Hieronder zijn opgenomen het advies van de Afdeling advisering van de Raad van State
d.d. 8 juli 2021 en het nader rapport d.d. 9 juli 2021, aangeboden aan de Koning door
de Minister van Binnenlandse Zaken en Koninkrijksrelaties. Het advies van de Afdeling
advisering van de Raad van State is cursief afgedrukt.
Blijkens de mededeling van de Directeur van Uw kabinet van 8 juli 2021, nr. 2021001360,
machtigde Uwe Majesteit de Afdeling advisering van de Raad van State haar advies inzake
het bovenvermelde voorstel van wet rechtstreeks aan mij te doen toekomen. Dit advies,
gedateerd 8 juli 2021, nr. W04.21.0185/I, bied ik U hierbij aan.
De tekst van het advies treft u hieronder aan, voorzien van mijn reactie.
Bij Kabinetsmissive van 8 juli 2021, no. 2021001360, heeft Uwe Majesteit, op voordracht
van de Minister van Binnenlandse Zaken en Koninkrijksrelaties, bij de Afdeling advisering
van de Raad van State ter overweging aanhangig gemaakt het voorstel van wet tot wijziging
van de Tijdelijke wet verkiezingen covid-19 in verband met de afschaling van bijzondere
maatregelen vanwege covid-19 bij verkiezingen, met memorie van toelichting.
De Afdeling advisering van de Raad van State heeft geen opmerkingen bij het voorstel
en adviseert het voorstel bij de Tweede Kamer der Staten-Generaal in te dienen.
Gelet op artikel 26, zesde lid jo vijfde lid, van de Wet op de Raad van State, adviseert
de Afdeling dit advies openbaar te maken.
De vice-president van de Raad van State,
Th.C. de Graaf
Het voorstel geeft de Afdeling advisering van de Raad van State geen aanleiding tot
het maken van opmerkingen.
Van de gelegenheid van dit nader rapport is gebruikgemaakt om het wetsvoorstel en
de toelichting op een tweetal punten aan te passen.

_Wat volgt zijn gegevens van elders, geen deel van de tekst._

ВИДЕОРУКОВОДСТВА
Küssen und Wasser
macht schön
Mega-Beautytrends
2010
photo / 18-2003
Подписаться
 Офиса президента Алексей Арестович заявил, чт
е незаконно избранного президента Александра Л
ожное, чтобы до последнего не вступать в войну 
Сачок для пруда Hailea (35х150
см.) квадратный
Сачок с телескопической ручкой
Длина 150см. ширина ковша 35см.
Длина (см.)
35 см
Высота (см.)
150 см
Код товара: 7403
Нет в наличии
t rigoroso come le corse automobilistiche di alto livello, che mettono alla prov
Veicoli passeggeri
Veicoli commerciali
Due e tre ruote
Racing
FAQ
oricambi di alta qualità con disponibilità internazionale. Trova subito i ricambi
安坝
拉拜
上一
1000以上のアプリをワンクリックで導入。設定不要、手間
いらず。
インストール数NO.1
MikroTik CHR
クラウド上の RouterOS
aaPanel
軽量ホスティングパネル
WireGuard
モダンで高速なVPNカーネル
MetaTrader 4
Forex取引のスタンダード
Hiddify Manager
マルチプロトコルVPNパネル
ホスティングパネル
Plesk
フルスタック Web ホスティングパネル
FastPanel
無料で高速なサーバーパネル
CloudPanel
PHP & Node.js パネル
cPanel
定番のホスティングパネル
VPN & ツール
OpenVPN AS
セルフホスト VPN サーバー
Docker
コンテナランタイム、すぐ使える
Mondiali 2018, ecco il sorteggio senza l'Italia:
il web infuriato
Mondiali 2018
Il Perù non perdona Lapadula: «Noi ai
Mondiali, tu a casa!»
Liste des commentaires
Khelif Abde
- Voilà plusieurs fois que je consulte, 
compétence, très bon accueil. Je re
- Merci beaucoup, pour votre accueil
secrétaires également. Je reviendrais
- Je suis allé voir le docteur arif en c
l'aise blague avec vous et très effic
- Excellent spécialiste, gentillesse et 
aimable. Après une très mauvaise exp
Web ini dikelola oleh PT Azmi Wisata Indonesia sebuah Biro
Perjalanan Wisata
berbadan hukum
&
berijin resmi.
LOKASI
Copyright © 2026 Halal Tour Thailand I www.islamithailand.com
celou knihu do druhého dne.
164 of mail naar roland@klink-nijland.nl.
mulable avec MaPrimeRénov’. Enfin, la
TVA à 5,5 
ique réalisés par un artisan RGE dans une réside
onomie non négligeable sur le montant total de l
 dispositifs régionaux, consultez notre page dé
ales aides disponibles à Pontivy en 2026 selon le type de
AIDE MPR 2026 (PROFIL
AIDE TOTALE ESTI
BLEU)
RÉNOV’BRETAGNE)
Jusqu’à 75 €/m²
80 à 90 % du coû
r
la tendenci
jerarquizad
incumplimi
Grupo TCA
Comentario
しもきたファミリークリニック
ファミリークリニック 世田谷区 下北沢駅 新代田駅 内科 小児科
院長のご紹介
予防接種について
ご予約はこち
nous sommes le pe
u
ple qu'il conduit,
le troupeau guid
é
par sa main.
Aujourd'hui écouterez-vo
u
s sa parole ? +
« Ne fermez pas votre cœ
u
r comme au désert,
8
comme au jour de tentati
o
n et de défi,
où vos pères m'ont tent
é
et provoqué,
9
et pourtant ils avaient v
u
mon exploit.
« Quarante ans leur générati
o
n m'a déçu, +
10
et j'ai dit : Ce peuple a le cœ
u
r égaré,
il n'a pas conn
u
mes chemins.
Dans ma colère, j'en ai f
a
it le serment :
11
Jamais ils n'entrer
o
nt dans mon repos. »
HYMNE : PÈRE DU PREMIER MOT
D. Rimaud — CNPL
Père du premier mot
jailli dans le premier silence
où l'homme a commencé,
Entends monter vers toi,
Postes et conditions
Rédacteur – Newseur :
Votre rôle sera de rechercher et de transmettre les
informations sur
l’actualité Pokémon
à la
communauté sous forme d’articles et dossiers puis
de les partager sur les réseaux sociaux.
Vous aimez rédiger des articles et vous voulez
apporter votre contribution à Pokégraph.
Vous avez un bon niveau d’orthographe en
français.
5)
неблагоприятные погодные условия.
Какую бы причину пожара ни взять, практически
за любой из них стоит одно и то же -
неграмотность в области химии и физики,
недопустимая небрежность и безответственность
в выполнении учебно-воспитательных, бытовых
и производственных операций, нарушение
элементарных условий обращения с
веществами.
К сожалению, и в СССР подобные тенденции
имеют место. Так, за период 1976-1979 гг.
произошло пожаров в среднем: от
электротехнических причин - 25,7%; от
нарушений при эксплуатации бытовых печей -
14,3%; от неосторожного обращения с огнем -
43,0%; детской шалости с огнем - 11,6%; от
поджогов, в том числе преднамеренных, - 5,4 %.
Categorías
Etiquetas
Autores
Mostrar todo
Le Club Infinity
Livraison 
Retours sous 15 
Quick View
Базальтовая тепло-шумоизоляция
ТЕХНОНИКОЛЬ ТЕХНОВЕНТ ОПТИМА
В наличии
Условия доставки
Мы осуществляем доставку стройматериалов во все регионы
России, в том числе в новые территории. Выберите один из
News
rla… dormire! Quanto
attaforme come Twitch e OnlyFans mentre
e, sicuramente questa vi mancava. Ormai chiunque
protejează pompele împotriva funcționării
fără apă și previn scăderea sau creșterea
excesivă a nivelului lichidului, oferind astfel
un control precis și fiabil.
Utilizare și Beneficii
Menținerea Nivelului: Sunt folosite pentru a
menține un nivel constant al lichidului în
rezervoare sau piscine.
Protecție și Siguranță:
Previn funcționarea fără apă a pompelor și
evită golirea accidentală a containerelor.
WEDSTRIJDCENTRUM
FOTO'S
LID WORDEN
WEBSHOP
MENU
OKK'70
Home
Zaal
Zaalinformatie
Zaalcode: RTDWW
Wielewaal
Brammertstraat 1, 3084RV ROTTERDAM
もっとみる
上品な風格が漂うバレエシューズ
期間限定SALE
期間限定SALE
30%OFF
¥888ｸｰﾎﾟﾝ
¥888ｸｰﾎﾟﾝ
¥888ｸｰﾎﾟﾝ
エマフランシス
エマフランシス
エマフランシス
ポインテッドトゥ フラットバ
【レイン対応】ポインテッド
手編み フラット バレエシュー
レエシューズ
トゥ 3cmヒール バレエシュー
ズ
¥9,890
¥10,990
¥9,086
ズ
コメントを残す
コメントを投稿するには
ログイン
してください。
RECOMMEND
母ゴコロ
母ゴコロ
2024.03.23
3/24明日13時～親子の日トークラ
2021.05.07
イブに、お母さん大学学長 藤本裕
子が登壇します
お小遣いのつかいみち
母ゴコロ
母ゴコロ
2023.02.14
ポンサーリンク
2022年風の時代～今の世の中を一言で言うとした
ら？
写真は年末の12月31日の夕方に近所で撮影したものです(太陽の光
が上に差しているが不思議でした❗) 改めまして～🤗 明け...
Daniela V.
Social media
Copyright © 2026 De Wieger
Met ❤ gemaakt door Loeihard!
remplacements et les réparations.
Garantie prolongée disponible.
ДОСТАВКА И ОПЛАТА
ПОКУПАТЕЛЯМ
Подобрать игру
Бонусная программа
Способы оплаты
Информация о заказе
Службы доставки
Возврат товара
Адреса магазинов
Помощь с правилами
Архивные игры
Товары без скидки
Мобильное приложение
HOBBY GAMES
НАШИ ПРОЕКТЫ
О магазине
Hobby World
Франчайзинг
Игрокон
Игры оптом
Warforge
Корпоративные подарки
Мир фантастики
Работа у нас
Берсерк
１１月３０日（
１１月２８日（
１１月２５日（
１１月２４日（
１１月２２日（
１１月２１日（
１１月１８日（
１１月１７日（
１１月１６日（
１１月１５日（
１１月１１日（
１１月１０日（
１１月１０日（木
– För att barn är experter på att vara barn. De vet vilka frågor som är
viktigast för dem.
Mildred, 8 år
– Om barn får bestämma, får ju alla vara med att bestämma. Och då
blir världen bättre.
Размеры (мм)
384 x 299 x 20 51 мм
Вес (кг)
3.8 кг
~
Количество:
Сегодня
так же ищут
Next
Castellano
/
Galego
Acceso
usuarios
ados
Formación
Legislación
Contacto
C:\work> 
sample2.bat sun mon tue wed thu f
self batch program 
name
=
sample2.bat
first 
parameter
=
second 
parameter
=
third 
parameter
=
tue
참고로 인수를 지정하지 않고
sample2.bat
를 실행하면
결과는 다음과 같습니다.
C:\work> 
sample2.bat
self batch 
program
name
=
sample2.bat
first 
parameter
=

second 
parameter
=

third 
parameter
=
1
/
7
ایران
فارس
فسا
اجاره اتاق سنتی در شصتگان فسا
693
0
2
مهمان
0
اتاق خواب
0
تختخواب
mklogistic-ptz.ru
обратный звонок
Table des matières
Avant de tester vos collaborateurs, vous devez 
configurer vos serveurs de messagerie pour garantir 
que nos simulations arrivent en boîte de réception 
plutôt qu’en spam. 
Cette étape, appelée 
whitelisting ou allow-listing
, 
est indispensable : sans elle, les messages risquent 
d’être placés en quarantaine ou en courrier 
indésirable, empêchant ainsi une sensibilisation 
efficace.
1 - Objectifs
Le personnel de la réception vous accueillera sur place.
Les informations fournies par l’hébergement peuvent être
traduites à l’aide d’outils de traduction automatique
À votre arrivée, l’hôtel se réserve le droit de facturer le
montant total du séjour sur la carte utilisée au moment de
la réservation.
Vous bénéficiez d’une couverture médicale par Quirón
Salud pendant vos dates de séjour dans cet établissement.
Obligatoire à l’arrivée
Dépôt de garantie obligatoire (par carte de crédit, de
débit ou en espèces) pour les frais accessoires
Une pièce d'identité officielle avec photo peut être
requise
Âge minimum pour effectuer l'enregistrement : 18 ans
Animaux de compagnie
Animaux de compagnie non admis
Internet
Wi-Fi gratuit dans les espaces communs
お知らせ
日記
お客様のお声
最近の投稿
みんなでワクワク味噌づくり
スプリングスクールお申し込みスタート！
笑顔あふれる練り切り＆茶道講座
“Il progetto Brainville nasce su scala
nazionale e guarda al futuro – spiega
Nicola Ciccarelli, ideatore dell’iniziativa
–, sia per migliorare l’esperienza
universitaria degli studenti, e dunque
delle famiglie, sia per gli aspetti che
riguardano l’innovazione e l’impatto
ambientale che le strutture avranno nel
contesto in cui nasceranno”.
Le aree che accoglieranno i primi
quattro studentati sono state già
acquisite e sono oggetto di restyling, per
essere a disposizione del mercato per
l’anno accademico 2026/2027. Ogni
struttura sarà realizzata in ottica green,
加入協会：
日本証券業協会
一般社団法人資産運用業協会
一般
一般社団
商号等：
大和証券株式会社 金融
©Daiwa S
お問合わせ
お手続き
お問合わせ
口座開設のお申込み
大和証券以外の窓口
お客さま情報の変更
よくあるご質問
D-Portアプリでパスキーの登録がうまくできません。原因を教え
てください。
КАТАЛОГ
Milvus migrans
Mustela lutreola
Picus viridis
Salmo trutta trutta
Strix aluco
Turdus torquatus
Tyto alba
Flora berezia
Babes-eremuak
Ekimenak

Artikel 9, zevende lid van de
Tijdelijke wet verkiezingen covid-19 regelt reeds dat artikel 1, eerste lid, van de
Wet gedeeltelijk verbod gezichtsbedekkende kleding niet van toepassing is op gezichtsbedekking
die geheel of gedeeltelijk het gevolg is van het dragen van persoonlijke beschermingsmiddelen
vanwege covid-19 in het stemlokaal, indien het dragen daarvan is voorgeschreven in
de ministeriële regeling. Met de wijziging van het zevende lid wordt geregeld dat
artikel 1, eerste lid, van de Wet gedeeltelijk verbod gezichtsbedekkende kleding ook
niet van toepassing is op personen die, nadat de verplichting tot het dragen daarvan
bij ministeriële regeling is komen te vervallen, er vrijwillig voor kiezen om een
mondkapje of mondneusmasker te dragen in het stemlokaal. De clausulering dat het moet
gaan om persoonlijke beschermingsmiddelen die op grond van het vierde lid van artikel
9 worden voorgeschreven, wordt dus geschrapt. Deze aanpassing is nader toegelicht
in paragraaf 2.4 van de memorie van toelichting.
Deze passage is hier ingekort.